ASSIGNMENT
Repeat the stretch of entries below from the line with "[589,722,661,735] Purchaser ->" through the line with "[42,73,201,87] cqi-pmi-ConfigIndex2 //". Include both ends and add nothing.

Change detection outputs
•••••
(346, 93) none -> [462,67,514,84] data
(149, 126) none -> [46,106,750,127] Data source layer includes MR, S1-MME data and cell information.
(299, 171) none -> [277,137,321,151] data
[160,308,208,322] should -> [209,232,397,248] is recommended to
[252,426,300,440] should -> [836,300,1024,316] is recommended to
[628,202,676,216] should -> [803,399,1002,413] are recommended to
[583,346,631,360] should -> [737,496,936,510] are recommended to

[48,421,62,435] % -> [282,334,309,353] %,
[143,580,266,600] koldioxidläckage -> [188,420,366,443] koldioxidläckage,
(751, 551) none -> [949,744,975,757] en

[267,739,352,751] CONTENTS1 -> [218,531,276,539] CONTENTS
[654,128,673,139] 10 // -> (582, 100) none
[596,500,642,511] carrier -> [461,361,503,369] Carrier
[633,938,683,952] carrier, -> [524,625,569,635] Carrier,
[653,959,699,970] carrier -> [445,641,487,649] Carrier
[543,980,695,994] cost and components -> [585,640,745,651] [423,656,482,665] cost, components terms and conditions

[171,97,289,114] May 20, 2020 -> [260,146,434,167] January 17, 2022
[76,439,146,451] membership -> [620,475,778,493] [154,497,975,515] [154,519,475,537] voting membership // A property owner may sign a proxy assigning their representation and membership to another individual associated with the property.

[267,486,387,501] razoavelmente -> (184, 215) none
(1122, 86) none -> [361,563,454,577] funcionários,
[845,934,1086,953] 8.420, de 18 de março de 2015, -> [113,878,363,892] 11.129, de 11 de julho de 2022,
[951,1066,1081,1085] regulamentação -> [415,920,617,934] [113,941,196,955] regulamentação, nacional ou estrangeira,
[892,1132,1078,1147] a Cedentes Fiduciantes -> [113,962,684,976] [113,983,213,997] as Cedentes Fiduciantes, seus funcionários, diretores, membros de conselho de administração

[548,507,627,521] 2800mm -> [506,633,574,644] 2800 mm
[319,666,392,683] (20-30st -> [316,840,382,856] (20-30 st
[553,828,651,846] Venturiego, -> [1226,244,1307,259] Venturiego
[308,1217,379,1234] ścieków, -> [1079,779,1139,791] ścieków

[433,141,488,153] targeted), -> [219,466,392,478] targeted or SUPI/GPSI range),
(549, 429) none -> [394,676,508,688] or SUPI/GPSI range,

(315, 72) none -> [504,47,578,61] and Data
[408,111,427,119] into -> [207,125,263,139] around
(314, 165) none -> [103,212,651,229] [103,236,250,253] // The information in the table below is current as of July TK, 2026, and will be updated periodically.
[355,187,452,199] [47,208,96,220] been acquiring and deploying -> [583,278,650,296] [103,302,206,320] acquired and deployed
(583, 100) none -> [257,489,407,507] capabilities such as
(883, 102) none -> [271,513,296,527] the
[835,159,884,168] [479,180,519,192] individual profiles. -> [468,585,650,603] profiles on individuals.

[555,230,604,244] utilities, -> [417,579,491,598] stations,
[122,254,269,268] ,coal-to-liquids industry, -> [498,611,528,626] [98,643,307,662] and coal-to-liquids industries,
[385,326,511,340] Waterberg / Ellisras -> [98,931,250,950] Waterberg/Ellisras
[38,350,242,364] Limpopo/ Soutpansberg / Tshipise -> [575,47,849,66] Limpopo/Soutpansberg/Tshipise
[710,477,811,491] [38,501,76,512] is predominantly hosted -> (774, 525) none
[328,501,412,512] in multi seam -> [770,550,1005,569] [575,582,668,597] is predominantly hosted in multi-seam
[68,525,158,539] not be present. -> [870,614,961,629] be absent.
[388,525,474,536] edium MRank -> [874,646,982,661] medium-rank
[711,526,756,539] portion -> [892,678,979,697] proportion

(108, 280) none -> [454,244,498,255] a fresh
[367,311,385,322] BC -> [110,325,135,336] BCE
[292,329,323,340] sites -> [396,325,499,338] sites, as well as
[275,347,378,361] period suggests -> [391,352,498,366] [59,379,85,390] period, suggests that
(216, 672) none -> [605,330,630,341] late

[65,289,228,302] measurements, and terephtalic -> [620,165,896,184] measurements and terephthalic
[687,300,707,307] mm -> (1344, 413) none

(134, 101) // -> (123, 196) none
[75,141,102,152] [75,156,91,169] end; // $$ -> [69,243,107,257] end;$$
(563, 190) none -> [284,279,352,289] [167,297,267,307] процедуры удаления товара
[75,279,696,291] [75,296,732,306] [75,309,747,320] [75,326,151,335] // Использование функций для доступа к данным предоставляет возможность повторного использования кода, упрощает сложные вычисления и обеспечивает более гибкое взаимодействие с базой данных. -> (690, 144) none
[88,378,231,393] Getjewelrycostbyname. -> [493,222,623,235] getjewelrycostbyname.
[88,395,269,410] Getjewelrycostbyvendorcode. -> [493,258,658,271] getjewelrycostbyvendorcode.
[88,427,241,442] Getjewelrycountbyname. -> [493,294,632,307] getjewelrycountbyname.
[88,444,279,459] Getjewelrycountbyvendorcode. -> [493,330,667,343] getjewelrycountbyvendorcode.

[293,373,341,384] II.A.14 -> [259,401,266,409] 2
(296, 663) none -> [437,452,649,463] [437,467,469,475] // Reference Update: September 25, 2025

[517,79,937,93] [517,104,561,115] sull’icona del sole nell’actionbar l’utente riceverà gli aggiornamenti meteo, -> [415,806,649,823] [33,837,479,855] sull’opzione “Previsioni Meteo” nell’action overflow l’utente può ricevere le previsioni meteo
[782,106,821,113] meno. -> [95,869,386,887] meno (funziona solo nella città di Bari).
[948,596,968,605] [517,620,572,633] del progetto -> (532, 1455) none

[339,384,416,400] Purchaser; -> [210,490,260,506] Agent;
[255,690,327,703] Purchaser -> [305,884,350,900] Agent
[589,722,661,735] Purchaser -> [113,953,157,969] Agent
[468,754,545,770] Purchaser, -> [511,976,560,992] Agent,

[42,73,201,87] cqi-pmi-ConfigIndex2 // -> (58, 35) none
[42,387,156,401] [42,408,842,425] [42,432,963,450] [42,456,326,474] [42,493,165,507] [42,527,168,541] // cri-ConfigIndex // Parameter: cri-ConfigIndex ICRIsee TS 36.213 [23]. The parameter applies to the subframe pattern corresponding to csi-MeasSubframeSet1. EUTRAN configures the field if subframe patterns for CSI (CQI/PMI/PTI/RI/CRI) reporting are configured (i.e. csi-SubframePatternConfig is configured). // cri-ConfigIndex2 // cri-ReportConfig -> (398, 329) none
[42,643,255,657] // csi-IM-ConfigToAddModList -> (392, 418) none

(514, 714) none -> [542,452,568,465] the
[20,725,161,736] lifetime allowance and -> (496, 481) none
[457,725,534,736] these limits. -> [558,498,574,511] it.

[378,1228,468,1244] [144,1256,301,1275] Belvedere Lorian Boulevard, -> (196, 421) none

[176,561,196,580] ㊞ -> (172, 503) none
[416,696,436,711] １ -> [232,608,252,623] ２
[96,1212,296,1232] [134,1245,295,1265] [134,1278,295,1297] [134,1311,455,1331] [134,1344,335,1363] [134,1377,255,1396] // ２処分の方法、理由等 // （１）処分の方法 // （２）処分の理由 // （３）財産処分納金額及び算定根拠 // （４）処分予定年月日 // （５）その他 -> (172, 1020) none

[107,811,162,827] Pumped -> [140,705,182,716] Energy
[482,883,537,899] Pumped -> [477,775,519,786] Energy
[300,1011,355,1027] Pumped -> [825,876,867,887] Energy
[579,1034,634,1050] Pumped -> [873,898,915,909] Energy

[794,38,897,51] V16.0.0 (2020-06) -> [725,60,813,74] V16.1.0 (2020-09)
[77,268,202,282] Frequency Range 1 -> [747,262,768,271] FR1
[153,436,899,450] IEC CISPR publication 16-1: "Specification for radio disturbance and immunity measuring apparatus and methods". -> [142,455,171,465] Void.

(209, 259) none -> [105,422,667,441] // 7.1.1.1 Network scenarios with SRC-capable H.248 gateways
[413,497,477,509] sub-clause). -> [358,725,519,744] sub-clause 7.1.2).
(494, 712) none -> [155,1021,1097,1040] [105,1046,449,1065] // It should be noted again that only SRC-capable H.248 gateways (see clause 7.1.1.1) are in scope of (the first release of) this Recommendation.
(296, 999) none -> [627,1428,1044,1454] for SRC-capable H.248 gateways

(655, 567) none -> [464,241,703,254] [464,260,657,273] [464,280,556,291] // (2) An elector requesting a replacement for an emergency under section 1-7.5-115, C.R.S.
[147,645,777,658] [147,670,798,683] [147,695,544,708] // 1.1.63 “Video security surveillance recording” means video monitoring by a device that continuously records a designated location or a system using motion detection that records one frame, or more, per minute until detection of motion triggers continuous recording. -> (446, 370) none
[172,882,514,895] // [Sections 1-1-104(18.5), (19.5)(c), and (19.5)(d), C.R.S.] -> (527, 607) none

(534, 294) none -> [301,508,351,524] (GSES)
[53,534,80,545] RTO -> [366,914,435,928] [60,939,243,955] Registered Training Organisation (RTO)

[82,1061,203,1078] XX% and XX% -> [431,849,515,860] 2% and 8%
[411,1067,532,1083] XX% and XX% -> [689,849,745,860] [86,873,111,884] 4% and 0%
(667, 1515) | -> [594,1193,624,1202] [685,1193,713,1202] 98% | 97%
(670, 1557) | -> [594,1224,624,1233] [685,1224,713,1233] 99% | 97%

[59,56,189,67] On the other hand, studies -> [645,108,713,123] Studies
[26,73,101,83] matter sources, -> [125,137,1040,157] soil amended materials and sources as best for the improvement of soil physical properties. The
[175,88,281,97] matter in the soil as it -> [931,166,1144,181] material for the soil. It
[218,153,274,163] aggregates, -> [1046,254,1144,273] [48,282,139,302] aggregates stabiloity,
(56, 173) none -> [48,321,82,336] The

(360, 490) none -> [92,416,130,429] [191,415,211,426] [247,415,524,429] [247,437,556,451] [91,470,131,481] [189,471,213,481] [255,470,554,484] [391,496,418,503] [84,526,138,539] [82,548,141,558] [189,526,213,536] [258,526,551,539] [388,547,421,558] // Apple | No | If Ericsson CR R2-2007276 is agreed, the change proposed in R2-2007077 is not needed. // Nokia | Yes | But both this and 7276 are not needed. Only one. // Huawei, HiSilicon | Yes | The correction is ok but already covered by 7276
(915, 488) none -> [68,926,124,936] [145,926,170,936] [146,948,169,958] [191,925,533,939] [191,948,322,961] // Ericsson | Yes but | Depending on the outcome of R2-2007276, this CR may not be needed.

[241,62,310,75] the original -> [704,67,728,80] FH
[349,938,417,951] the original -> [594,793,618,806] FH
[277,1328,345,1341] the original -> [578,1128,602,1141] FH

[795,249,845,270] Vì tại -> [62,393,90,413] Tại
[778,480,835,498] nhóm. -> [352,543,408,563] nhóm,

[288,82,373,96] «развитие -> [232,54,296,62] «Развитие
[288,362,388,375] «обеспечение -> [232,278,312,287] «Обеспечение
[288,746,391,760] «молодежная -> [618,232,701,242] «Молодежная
•••••
TASK SOLUTION
[589,722,661,735] Purchaser -> [113,953,157,969] Agent
[468,754,545,770] Purchaser, -> [511,976,560,992] Agent,

[42,73,201,87] cqi-pmi-ConfigIndex2 // -> (58, 35) none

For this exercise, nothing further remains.